Doch die Verleger gehen auf die Barrikaden, sehen sich ihrer Zukunftschancen beraubt. Sie werfen der ARD Wettbewerbsverzerrung vor, finanziert durch die Rundfunkgebühren. Gerne hätte Zapp die Verleger dazu in einem Interview befragt. Doch die Verlegerverbände ließen sich tagelang bitten, wollten ihre Kritik nicht vor der Kamera äußern. Keine Zeit, so die offizielle Begründung. Auch beim Springer-Verlag war niemand zu einem Interview bereit.  In ihren eigenen Zeitungen wettern die Verleger dagegen umso mehr. Sie kritisieren die "ungezügelte Expansion"der öffentlich-rechtlichen Sender im Internet und die "Grenzüberschreitungen von ARD und ZDF"wie in dem Artikel "Diese Märkte sind für die Verleger überlebenswichtig"in der Welt vom 2. Januar. Peter Boudgoust: "Das, was wir tun, ist ganz klar die Erfüllung unseres Auftrages. Wir müssen auch und gerade jüngere Menschen erreichen, das hat uns der Gesetzgeber buchstäblich in das Gesetz hineingeschrieben, und das können wir nur, wenn wir sie auf den Übertragungswegen und den Plattformen erreichen, die sie nutzen."
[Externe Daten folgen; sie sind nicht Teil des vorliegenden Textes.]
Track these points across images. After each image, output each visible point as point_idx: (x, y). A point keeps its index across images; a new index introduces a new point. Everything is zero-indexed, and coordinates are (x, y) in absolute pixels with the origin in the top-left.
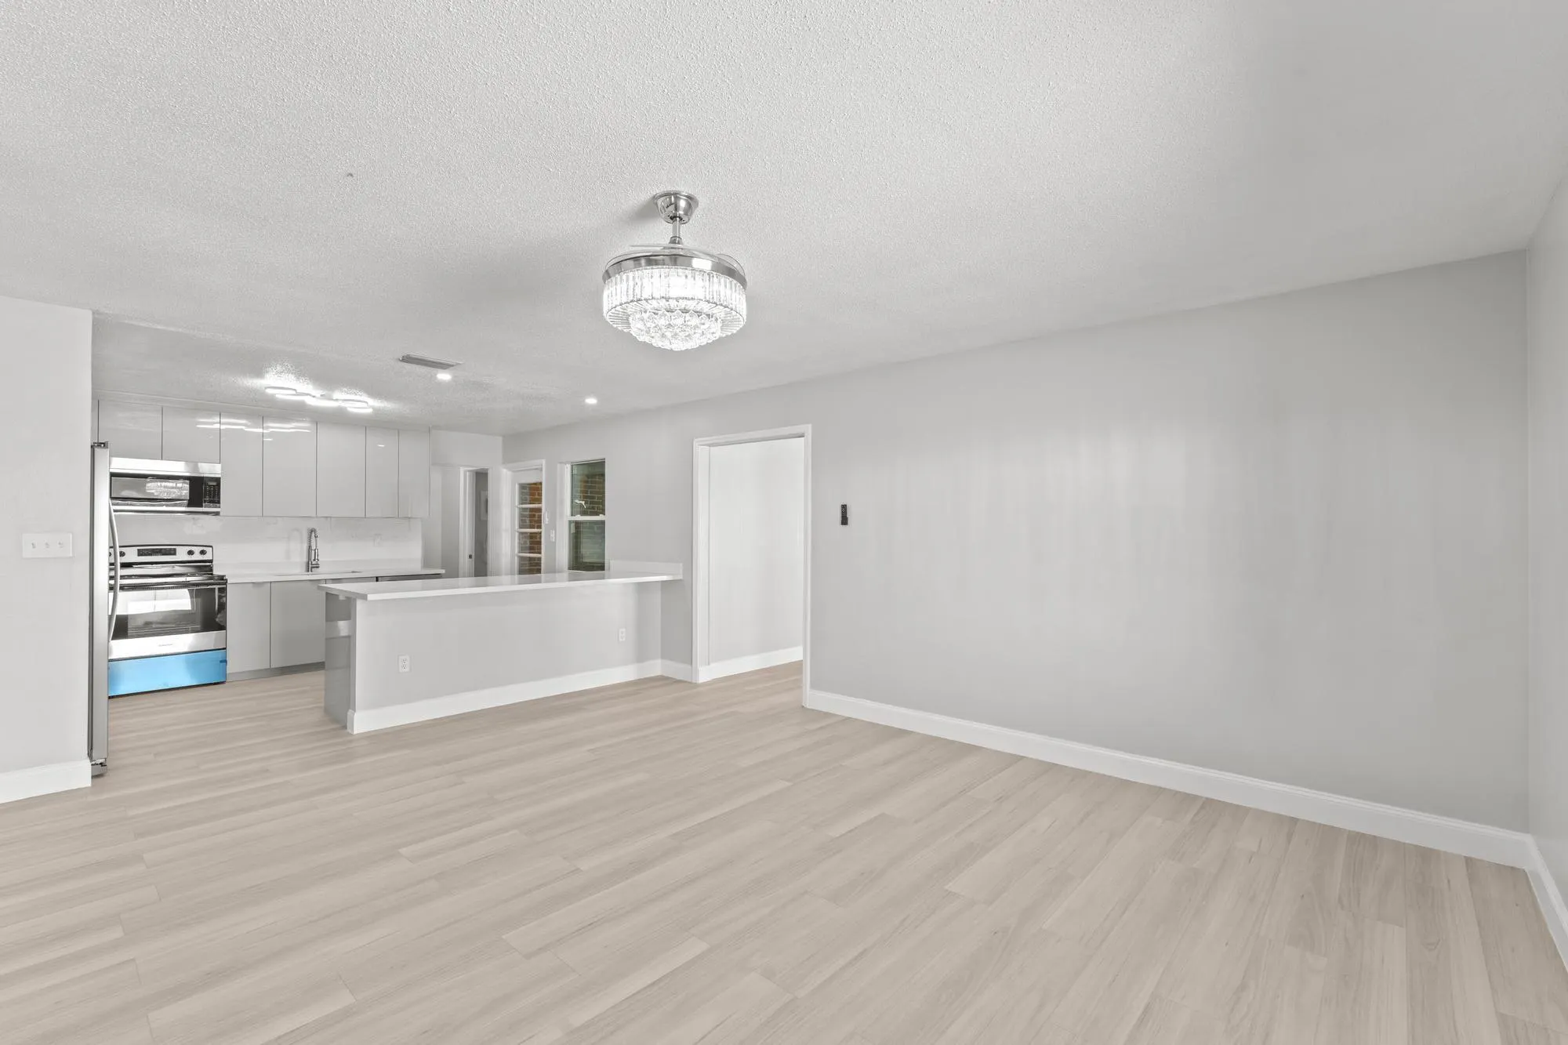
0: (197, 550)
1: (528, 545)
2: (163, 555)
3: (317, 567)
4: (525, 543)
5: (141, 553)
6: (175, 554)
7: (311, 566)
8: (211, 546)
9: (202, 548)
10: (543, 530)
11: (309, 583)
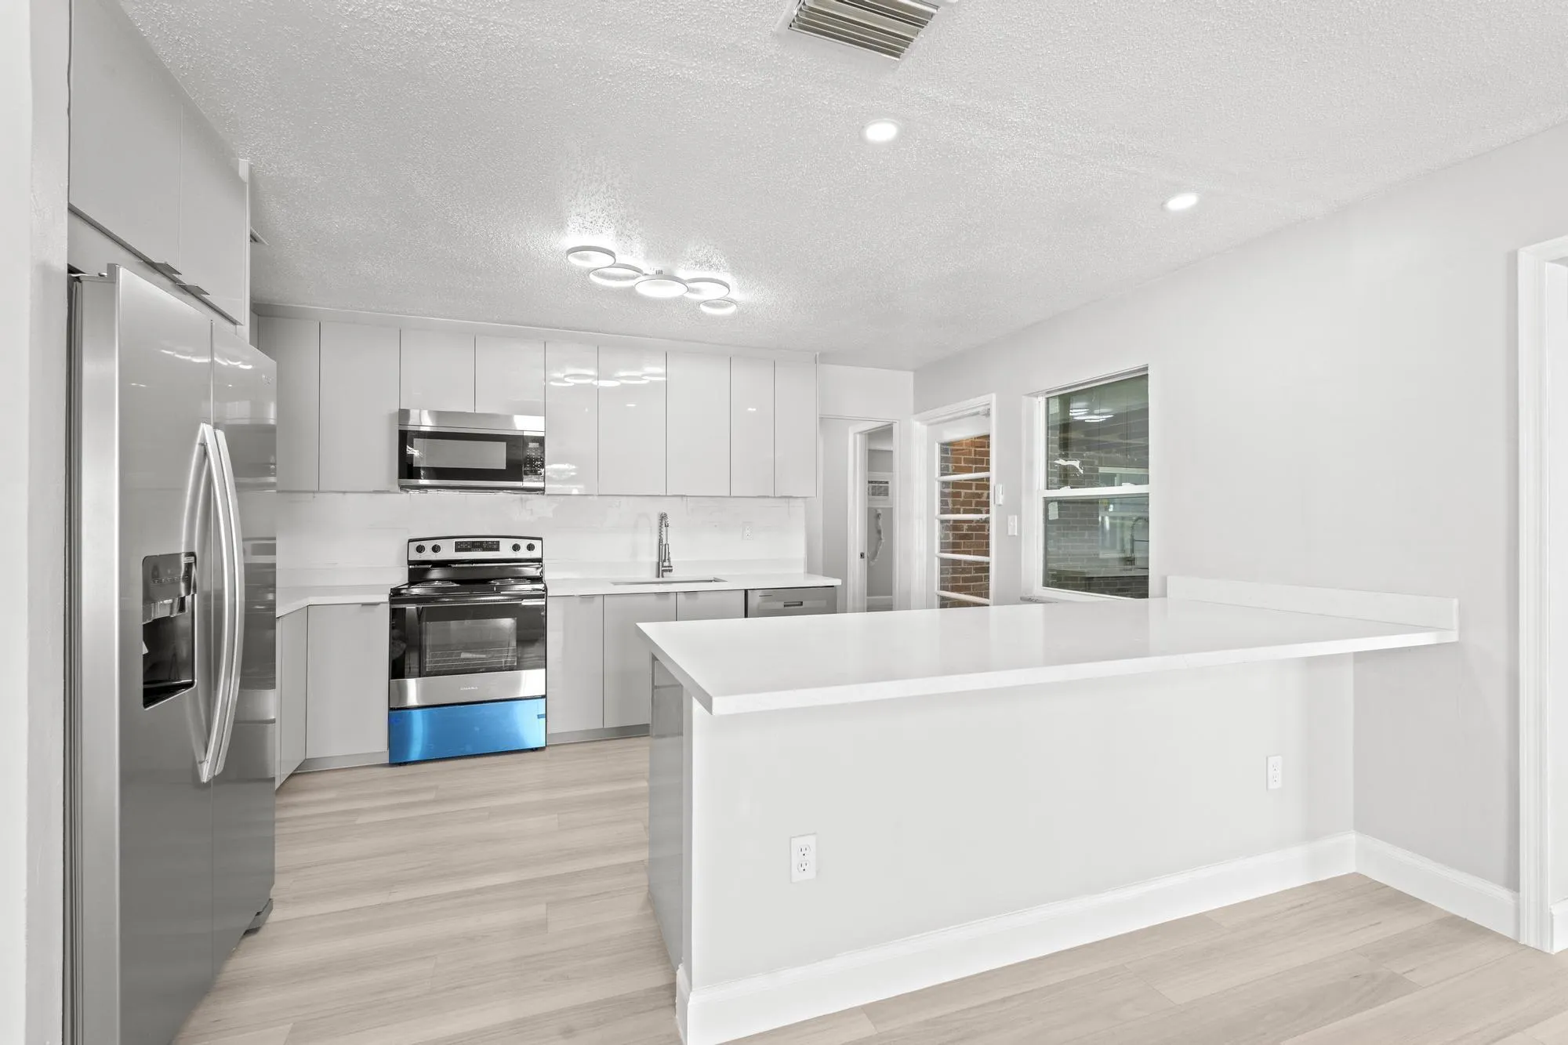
0: (524, 544)
1: (951, 540)
2: (484, 550)
3: (670, 571)
4: (946, 537)
5: (459, 548)
6: (497, 549)
7: (663, 567)
8: (541, 539)
9: (529, 542)
10: (993, 516)
11: (654, 597)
Springer Verlag gegen Tagesschau-App

Dennoch kämpft vor allem Springer gegen die kostenlose Tagesschau-App. Tagelang. Sogar auf der Seite eins der Bild wird die App aufgeblasen zum "Irrsinn mit unseren TV-Gebühren"(Bild vom 29.12.09). Ein Kampagnenversuch. Anna Marohn meint: "Weil das dann doch sehr durchschaubar wirkt und wenn man dann auch gleich vom Gebühren-Irrsinn spricht, dann ist das glaube ich dem ganzen nicht zuträglich."Und Steffen Grimberg sagt: "Da gibt es also handfeste wirtschaftliche Interessen und da fühlte man sich offensichtlich von dieser ARD-Ankündigung herausgefordert und hat dann aus vollen Rohren zurückgeschossen."
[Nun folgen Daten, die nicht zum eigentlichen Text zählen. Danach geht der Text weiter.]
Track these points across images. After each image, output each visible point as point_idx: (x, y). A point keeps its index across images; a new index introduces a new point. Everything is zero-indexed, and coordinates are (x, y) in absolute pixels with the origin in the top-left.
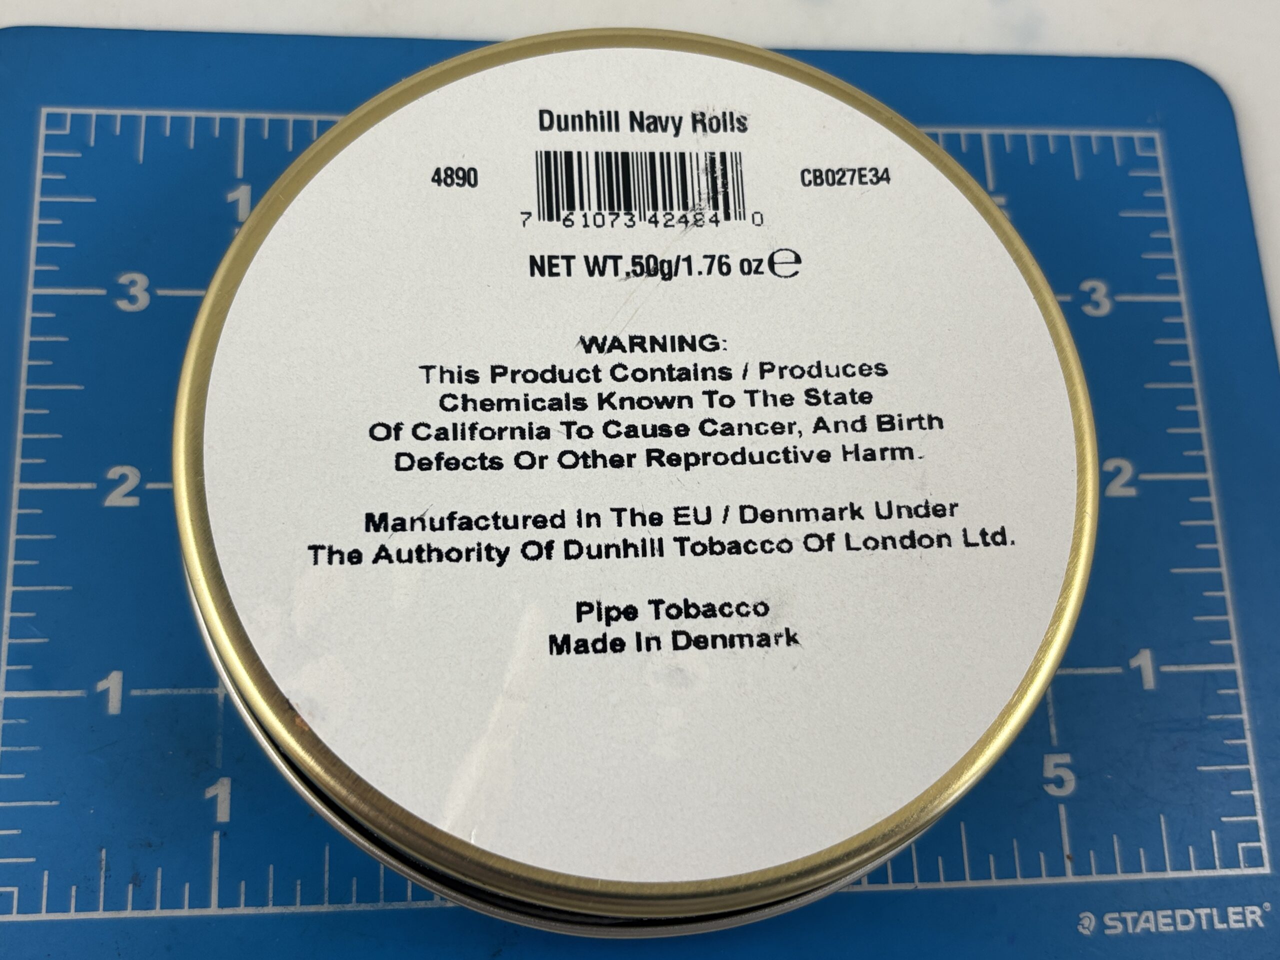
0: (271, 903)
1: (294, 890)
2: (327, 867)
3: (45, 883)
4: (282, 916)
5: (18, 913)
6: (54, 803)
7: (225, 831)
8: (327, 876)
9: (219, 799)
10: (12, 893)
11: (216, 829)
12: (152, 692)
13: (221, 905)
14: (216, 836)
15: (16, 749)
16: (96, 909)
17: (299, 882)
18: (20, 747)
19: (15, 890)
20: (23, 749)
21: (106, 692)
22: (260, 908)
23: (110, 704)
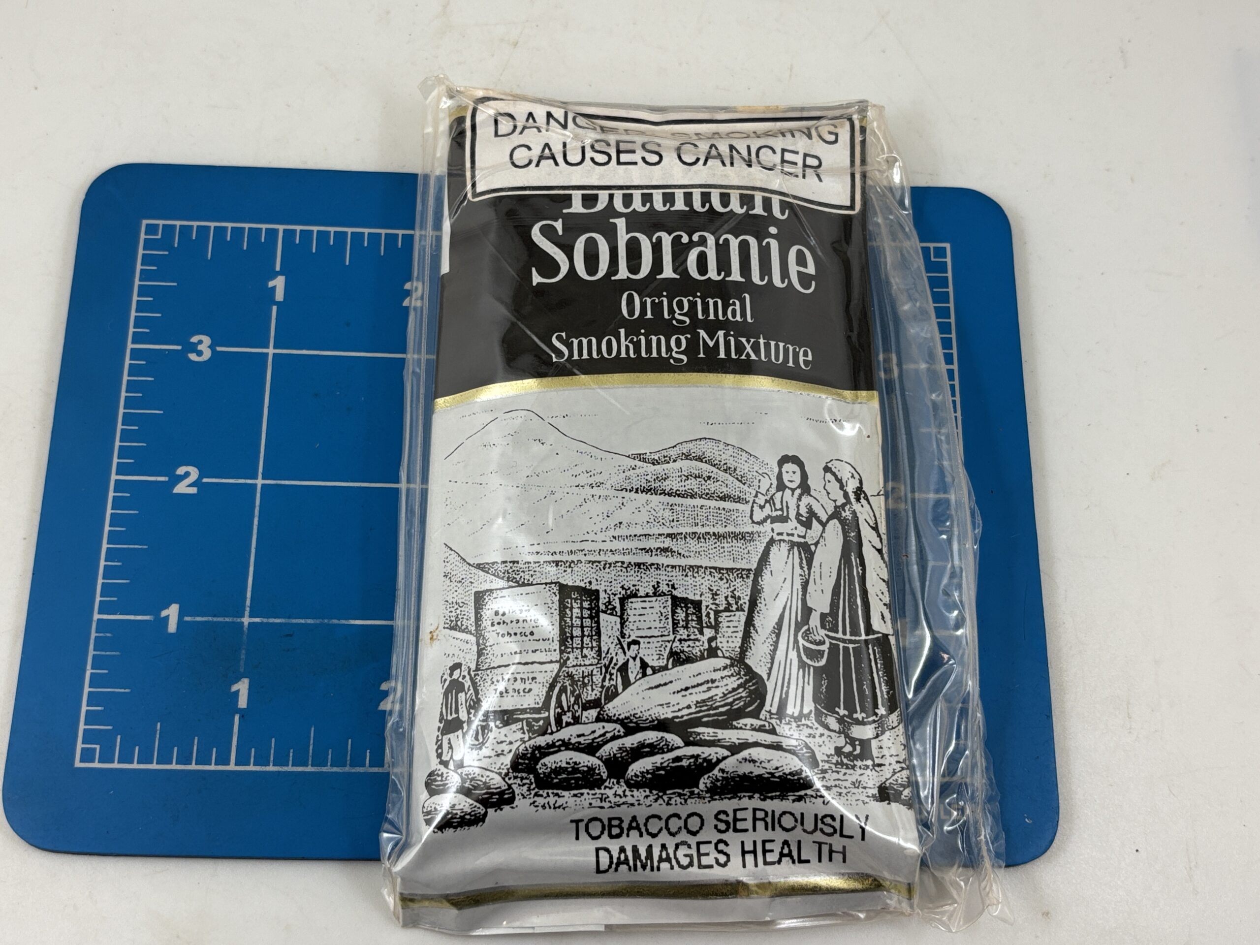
0: (271, 764)
1: (289, 756)
2: (312, 742)
3: (118, 744)
4: (279, 772)
5: (99, 762)
6: (127, 690)
7: (243, 714)
8: (311, 747)
9: (240, 693)
10: (95, 749)
11: (237, 713)
12: (198, 619)
13: (236, 764)
14: (237, 717)
15: (103, 653)
16: (151, 763)
17: (292, 751)
18: (106, 652)
19: (98, 747)
20: (108, 653)
21: (167, 617)
22: (263, 767)
23: (169, 626)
Das ZDF gerät gleich mit in die Schusslinie. Dass die heute-Nachrichten bisher keine App planen, feiert Bild als Erfolg ihrer Kampagne. "Zeigt da die Kritik an den ARD-Plänen schon Wirkung?"heißt es in dem Artikel "ZDF will keine Gratis-Apps"(30.12.09). Kai Gniffke meint: "Es ist  von aktuellen Planungen die Rede gewesen, die im Moment nicht vorliegen. Aber wenn man wirklich mal fragt 'Werdet Ihr Apps haben?', wird man natürlich eine ganz andere Antwort bekommen."

Im Vorfeld der kommenden Gebührenrunde

Und so gehen die Attacken gegen ARD und ZDF längst in die nächste Runde. Noch in diesem Jahr soll ein neues Gebührenmodell beschlossen werden. Die Verleger erhöhen schon jetzt den Druck - mit Schlagzeilen über "heftige Kritik an ARD und ZDF" (Hamburger Abendblatt, 04.01.10) und immer wieder "GEZ abschaffen" (Tagesspiegel vom 05.01.10). Bild liefert Räubergeschichten über die Zwangs-Abgaben in dem Artikel "Anwalt klagt gegen GEZ-Gebühren"(Bild vom 05.01.10). Die Tagesschau-App - fast schon vergessen.

Bei dem Gezerre um die mobile Medienzukunft und die vermeintlichen Märkte von morgen steht ein Gewinner jetzt schon fest: der iPhone-Hersteller Apple. Steffen Grimberg: "Dass man eine Applikation, die bislang nur auf einem Handy funktioniert, das relativ geringe Teile der Bevölkerung haben, dass darüber so breit berichtet und gestritten wird, das ist kostenlose Werbung."